To the present moment, HP embarked upon the issue of first ascertaining, and then diminishing, inventory-driven expenses via a mix of homebased worksheets together with the modeling proficiency of Hewlett-Packard's internal Strategic Planning and Modeling group (SPaM) (Billington et al., 2005). Through this approach, the suggested strategies for supply chain management usually encompassed integration, harmonization, and partnership within the organization and amongst organizations all over the supply chain. In the organization, SCM takes into account varied activities like inventory apportionment, demand estimating and network alignment (Amaral and Kuettner, 2008).
Market Specific Supply Chain Strategies
Within any industry, an organization can utilize three different approaches to attain a competitive advantage over rivals and have a superior performance. These approaches consist of differentiation in product offering, cost leadership, and focus. For starters, differentiation in product offering takes into account offering the consumers a unique product or service compared to the prevailing ones within the marketplace. Secondly, the focal strategy encompasses offering a product or service while laying emphasis on a particular group of buyers, target market, or market segment. Lastly, the cost leadership approach takes into consideration offering consumers a product or service that has a lower price compared to the other rival products or services, which is an approach of luring and appealing consumers to the company (Tanwar, 2013).
In accordance to Christopher and Towill (2002), the companies that utilize a lean supply strategy within their supply chain are incessantly endeavoring to attain a competitive advantage via the cost leadership approach. On the other hand, companies that utilize an agile supply strategy within their supply chains constantly endeavor to attain an edge over their rivals through product and service differentiation. With regard to the lean supply strategy, the key emphasis is decreasing the level of waste in order to attain cost leadership and the major component in lead production encompasses proper management of relationships within the supply chain (Christopher and Towill, 2002). In this case, manufacturing through the lean supply strategy necessitates healthy relationships between the suppliers and consumers giving rise to an outstanding and remarkable extent of driven knowledge and reliance. By attaining and sustaining benefits of lean manufacturing, any positioning within the lean supply chain should mirror high levels of information sharing, fast enhancements in the performance of suppliers, and minimal costs of transactions. As a result, the lean supply approach anticipates the suppliers to take part in eradicating and getting rid of all waste within the product pipeline enthusiastically (Davis, 2015).
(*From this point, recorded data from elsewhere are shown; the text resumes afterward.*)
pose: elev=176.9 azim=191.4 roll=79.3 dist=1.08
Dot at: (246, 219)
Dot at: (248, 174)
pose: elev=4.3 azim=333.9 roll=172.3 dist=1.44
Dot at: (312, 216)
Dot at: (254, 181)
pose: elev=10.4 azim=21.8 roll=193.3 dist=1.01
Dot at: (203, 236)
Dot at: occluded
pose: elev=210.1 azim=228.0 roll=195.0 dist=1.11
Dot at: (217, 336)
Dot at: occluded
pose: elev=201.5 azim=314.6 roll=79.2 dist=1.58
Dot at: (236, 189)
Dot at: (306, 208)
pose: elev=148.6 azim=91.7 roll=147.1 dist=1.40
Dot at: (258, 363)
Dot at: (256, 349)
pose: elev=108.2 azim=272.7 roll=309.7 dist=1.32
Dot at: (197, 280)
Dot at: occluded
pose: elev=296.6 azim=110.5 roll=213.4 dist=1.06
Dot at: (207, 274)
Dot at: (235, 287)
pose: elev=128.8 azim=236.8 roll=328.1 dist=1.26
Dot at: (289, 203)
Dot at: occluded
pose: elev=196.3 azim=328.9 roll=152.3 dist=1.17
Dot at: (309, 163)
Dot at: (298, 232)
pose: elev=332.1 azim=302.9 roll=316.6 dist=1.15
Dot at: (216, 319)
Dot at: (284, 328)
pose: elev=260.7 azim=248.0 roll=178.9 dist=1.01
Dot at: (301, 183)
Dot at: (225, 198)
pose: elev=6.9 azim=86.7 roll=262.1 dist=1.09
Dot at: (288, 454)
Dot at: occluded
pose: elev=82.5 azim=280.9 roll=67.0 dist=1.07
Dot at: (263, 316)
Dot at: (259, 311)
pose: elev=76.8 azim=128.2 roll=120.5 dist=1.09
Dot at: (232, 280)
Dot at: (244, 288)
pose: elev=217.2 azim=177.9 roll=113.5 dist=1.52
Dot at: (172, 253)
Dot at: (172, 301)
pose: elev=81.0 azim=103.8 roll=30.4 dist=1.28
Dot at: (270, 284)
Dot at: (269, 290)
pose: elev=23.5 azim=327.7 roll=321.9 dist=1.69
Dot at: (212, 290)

The key goal of an agile supply chain strategy is to facilitate flexibility in alignment to generate product or service differentiation by means of service levels. This is in the sense that key elements in this agile supply chain are substantial change to requirements in the market and for competition, realignment of production practices, in addition to resolving communicative and relationship problems (Christopher and Towill, 2002). As a result, manufacturing practices using the agile supply strategy necessitates relationships between the consumer and supplier, creating a remarkable extent of cooperation and trust. Any executions undertaken within the agile supply chain ought to take into account the thoughts and perceptions of personnel, management, and also mirror the organization, design and marketing of a product (Christopher and Towill, 2002). As a result, effective agile supply chain strategy placements are reliant on the alignment of environmental decisions, approach, and espoused expertise, procedures, or structures (Christopher and Towill, 2002).